[RAW DATA Boundary: Start]
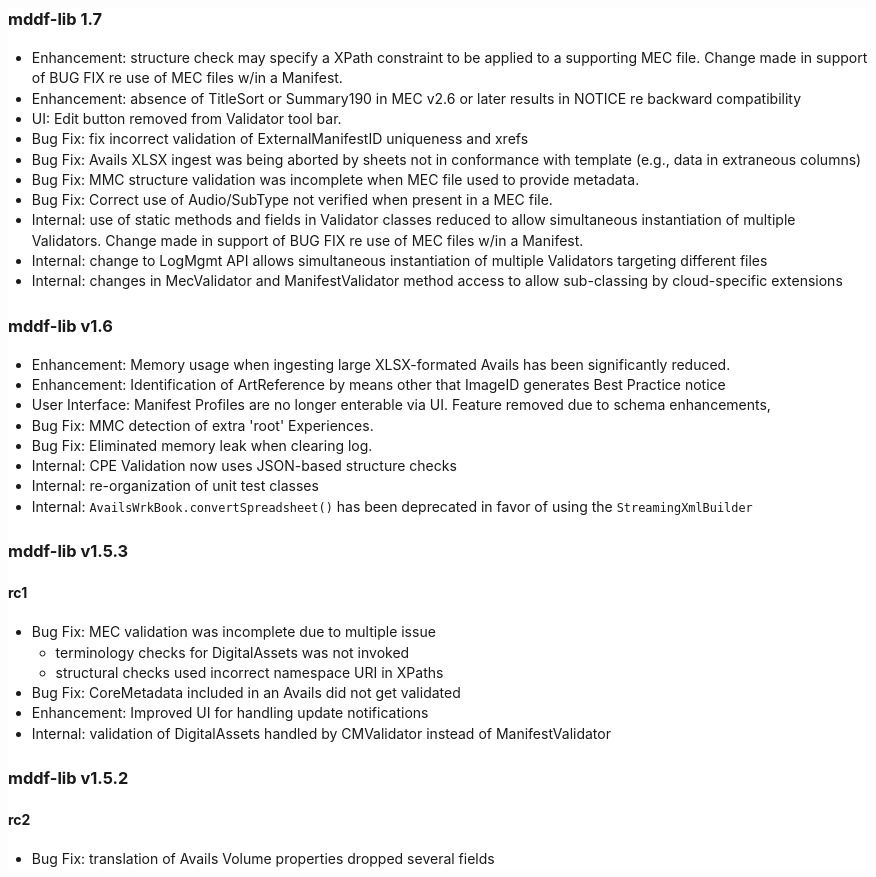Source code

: ### mddf-lib 1.7 

* Enhancement: structure check may specify a XPath constraint to be applied to a supporting MEC file.
      Change made in support of BUG FIX re use of MEC files w/in a Manifest.
* Enhancement: absence of TitleSort or Summary190 in MEC v2.6 or later results in NOTICE re backward compatibility
* UI: Edit button removed from Validator tool bar.
* Bug Fix: fix incorrect validation of ExternalManifestID uniqueness and xrefs 
* Bug Fix: Avails XLSX ingest was being aborted by sheets not in conformance with template (e.g., data in extraneous columns)
* Bug Fix: MMC structure validation was incomplete when MEC file used to provide metadata.
* Bug Fix: Correct use of Audio/SubType not verified when present in a MEC file.
* Internal: use of static methods and fields in Validator classes reduced to allow simultaneous instantiation
       of multiple Validators. Change made in support of BUG FIX re use of MEC files w/in a Manifest.
* Internal: change to LogMgmt API allows simultaneous instantiation of multiple Validators targeting different files
* Internal: changes in MecValidator and ManifestValidator method access to allow sub-classing by cloud-specific extensions

### mddf-lib v1.6 

* Enhancement: Memory usage when ingesting large XLSX-formated Avails has been significantly reduced.
* Enhancement: Identification of ArtReference by means other that ImageID generates Best Practice notice
* User Interface: Manifest Profiles are no longer enterable via UI. Feature removed due to schema enhancements,
* Bug Fix: MMC detection of extra 'root' Experiences.
* Bug Fix: Eliminated memory leak when clearing log.
* Internal: CPE Validation now uses JSON-based structure checks
* Internal: re-organization of unit test classes
* Internal: `AvailsWrkBook.convertSpreadsheet()` has been deprecated in favor of using the `StreamingXmlBuilder`

### mddf-lib v1.5.3

#### rc1
* Bug Fix: MEC validation was incomplete due to multiple issue
   * terminology checks for DigitalAssets was not invoked
   * structural checks used incorrect namespace URI in XPaths
* Bug Fix: CoreMetadata included in an Avails did not get validated
* Enhancement: Improved UI for handling update notifications
* Internal: validation of DigitalAssets handled by CMValidator instead of ManifestValidator

### mddf-lib v1.5.2

#### rc2
* Bug Fix: translation of Avails Volume properties dropped several fields

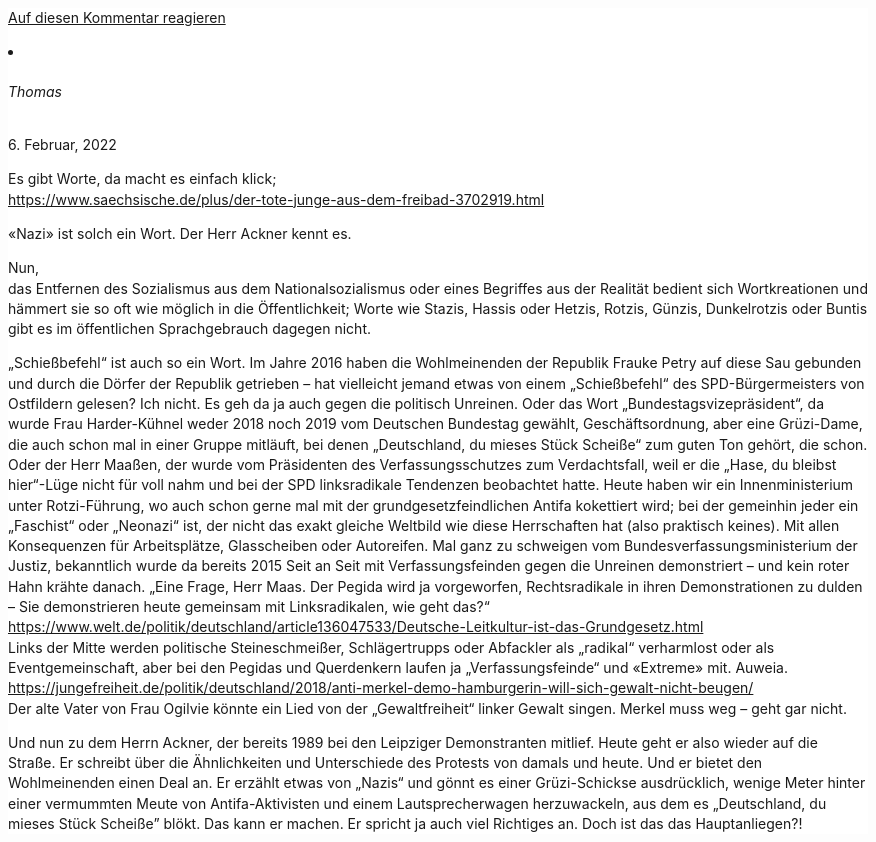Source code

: <a rel="nofollow" class="comment-reply-link" href="#comment-117694" data-commentid="117694" data-postid="14978" data-belowelement="comment-117694" data-respondelement="respond" data-replyto="Antworte auf Gero Micheler" aria-label="Antworte auf Gero Micheler">Auf diesen Kommentar reagieren</a> 


</li>
<li class="comment even thread-even depth-1 clearfix" id="li-comment-117696">
<h6 class="author">Thomas</h6> <span class="date">6. Februar, 2022</span>



Es gibt Worte, da macht es einfach klick;<br>
<a href="https://www.saechsische.de/plus/der-tote-junge-aus-dem-freibad-3702919.html" rel="nofollow ugc">https://www.saechsische.de/plus/der-tote-junge-aus-dem-freibad-3702919.html</a>

«Nazi» ist solch ein Wort. Der Herr Ackner kennt es.

Nun,<br>
das Entfernen des Sozialismus aus dem Nationalsozialismus oder eines Begriffes aus der Realität bedient sich Wortkreationen und hämmert sie so oft wie möglich in die Öffentlichkeit; Worte wie Stazis, Hassis oder Hetzis, Rotzis, Günzis, Dunkelrotzis oder Buntis gibt es im öffentlichen Sprachgebrauch dagegen nicht. 

„Schießbefehl“ ist auch so ein Wort. Im Jahre 2016 haben die Wohlmeinenden der Republik Frauke Petry auf diese Sau gebunden und durch die Dörfer der Republik getrieben &#8211; hat vielleicht jemand etwas von einem „Schießbefehl“ des SPD-Bürgermeisters von Ostfildern gelesen? Ich nicht. Es geh da ja auch gegen die politisch Unreinen. Oder das Wort „Bundestagsvizepräsident“, da wurde Frau Harder-Kühnel weder 2018 noch 2019 vom Deutschen Bundestag gewählt, Geschäftsordnung, aber eine Grüzi-Dame, die auch schon mal in einer Gruppe mitläuft, bei denen „Deutschland, du mieses Stück Scheiße“ zum guten Ton gehört, die schon. Oder der Herr Maaßen, der wurde vom Präsidenten des Verfassungsschutzes zum Verdachtsfall, weil er die „Hase, du bleibst hier“-Lüge nicht für voll nahm und bei der SPD linksradikale Tendenzen beobachtet hatte. Heute haben wir ein Innenministerium unter Rotzi-Führung, wo auch schon gerne mal mit der grundgesetzfeindlichen Antifa kokettiert wird; bei der gemeinhin jeder ein „Faschist“ oder „Neonazi“ ist, der nicht das exakt gleiche Weltbild wie diese Herrschaften hat (also praktisch keines). Mit allen Konsequenzen für Arbeitsplätze, Glasscheiben oder Autoreifen. Mal ganz zu schweigen vom Bundesverfassungsministerium der Justiz, bekanntlich wurde da bereits 2015 Seit an Seit mit Verfassungsfeinden gegen die Unreinen demonstriert &#8211; und kein roter Hahn krähte danach. „Eine Frage, Herr Maas. Der Pegida wird ja vorgeworfen, Rechtsradikale in ihren Demonstrationen zu dulden – Sie demonstrieren heute gemeinsam mit Linksradikalen, wie geht das?“<br>
<a href="https://www.welt.de/politik/deutschland/article136047533/Deutsche-Leitkultur-ist-das-Grundgesetz.html" rel="nofollow ugc">https://www.welt.de/politik/deutschland/article136047533/Deutsche-Leitkultur-ist-das-Grundgesetz.html</a><br>
Links der Mitte werden politische Steineschmeißer, Schlägertrupps oder Abfackler als „radikal“ verharmlost oder als Eventgemeinschaft, aber bei den Pegidas und Querdenkern laufen ja „Verfassungsfeinde“ und «Extreme» mit. Auweia.<br>
<a href="https://jungefreiheit.de/politik/deutschland/2018/anti-merkel-demo-hamburgerin-will-sich-gewalt-nicht-beugen/" rel="nofollow ugc">https://jungefreiheit.de/politik/deutschland/2018/anti-merkel-demo-hamburgerin-will-sich-gewalt-nicht-beugen/</a><br>
Der alte Vater von Frau Ogilvie könnte ein Lied von der „Gewaltfreiheit“ linker Gewalt singen. Merkel muss weg – geht gar nicht.

Und nun zu dem Herrn Ackner, der bereits 1989 bei den Leipziger Demonstranten mitlief. Heute geht er also wieder auf die Straße. Er schreibt über die Ähnlichkeiten und Unterschiede des Protests von damals und heute. Und er bietet den Wohlmeinenden einen Deal an. Er erzählt etwas von „Nazis“ und gönnt es einer Grüzi-Schickse ausdrücklich, wenige Meter hinter einer vermummten Meute von Antifa-Aktivisten und einem Lautsprecherwagen herzuwackeln, aus dem es „Deutschland, du mieses Stück Scheiße” blökt. Das kann er machen. Er spricht ja auch viel Richtiges an. Doch ist das das Hauptanliegen?!
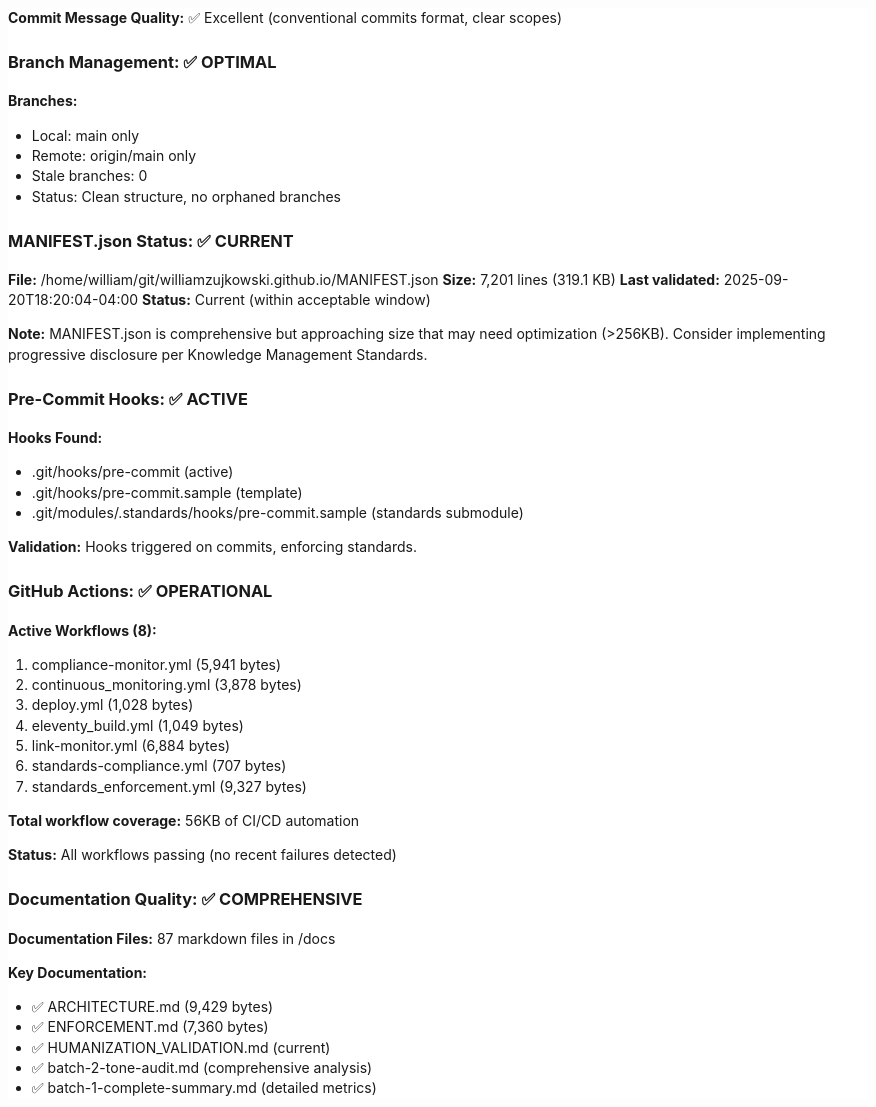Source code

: **Commit Message Quality:** ✅ Excellent (conventional commits format, clear scopes)

### Branch Management: ✅ OPTIMAL

**Branches:**
- Local: main only
- Remote: origin/main only
- Stale branches: 0
- Status: Clean structure, no orphaned branches

### MANIFEST.json Status: ✅ CURRENT

**File:** /home/william/git/williamzujkowski.github.io/MANIFEST.json
**Size:** 7,201 lines (319.1 KB)
**Last validated:** 2025-09-20T18:20:04-04:00
**Status:** Current (within acceptable window)

**Note:** MANIFEST.json is comprehensive but approaching size that may need optimization (>256KB). Consider implementing progressive disclosure per Knowledge Management Standards.

### Pre-Commit Hooks: ✅ ACTIVE

**Hooks Found:**
- .git/hooks/pre-commit (active)
- .git/hooks/pre-commit.sample (template)
- .git/modules/.standards/hooks/pre-commit.sample (standards submodule)

**Validation:** Hooks triggered on commits, enforcing standards.

### GitHub Actions: ✅ OPERATIONAL

**Active Workflows (8):**
1. compliance-monitor.yml (5,941 bytes)
2. continuous_monitoring.yml (3,878 bytes)
3. deploy.yml (1,028 bytes)
4. eleventy_build.yml (1,049 bytes)
5. link-monitor.yml (6,884 bytes)
6. standards-compliance.yml (707 bytes)
7. standards_enforcement.yml (9,327 bytes)

**Total workflow coverage:** 56KB of CI/CD automation

**Status:** All workflows passing (no recent failures detected)

### Documentation Quality: ✅ COMPREHENSIVE

**Documentation Files:** 87 markdown files in /docs

**Key Documentation:**
- ✅ ARCHITECTURE.md (9,429 bytes)
- ✅ ENFORCEMENT.md (7,360 bytes)
- ✅ HUMANIZATION_VALIDATION.md (current)
- ✅ batch-2-tone-audit.md (comprehensive analysis)
- ✅ batch-1-complete-summary.md (detailed metrics)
[RAW DATA Boundary: End]
**TO DO:** Print the lines from the one containing "of CI/CD automation" through the last line of the source records, unchanged.

**REPLY:**
**Total workflow coverage:** 56KB of CI/CD automation

**Status:** All workflows passing (no recent failures detected)

### Documentation Quality: ✅ COMPREHENSIVE

**Documentation Files:** 87 markdown files in /docs

**Key Documentation:**
- ✅ ARCHITECTURE.md (9,429 bytes)
- ✅ ENFORCEMENT.md (7,360 bytes)
- ✅ HUMANIZATION_VALIDATION.md (current)
- ✅ batch-2-tone-audit.md (comprehensive analysis)
- ✅ batch-1-complete-summary.md (detailed metrics)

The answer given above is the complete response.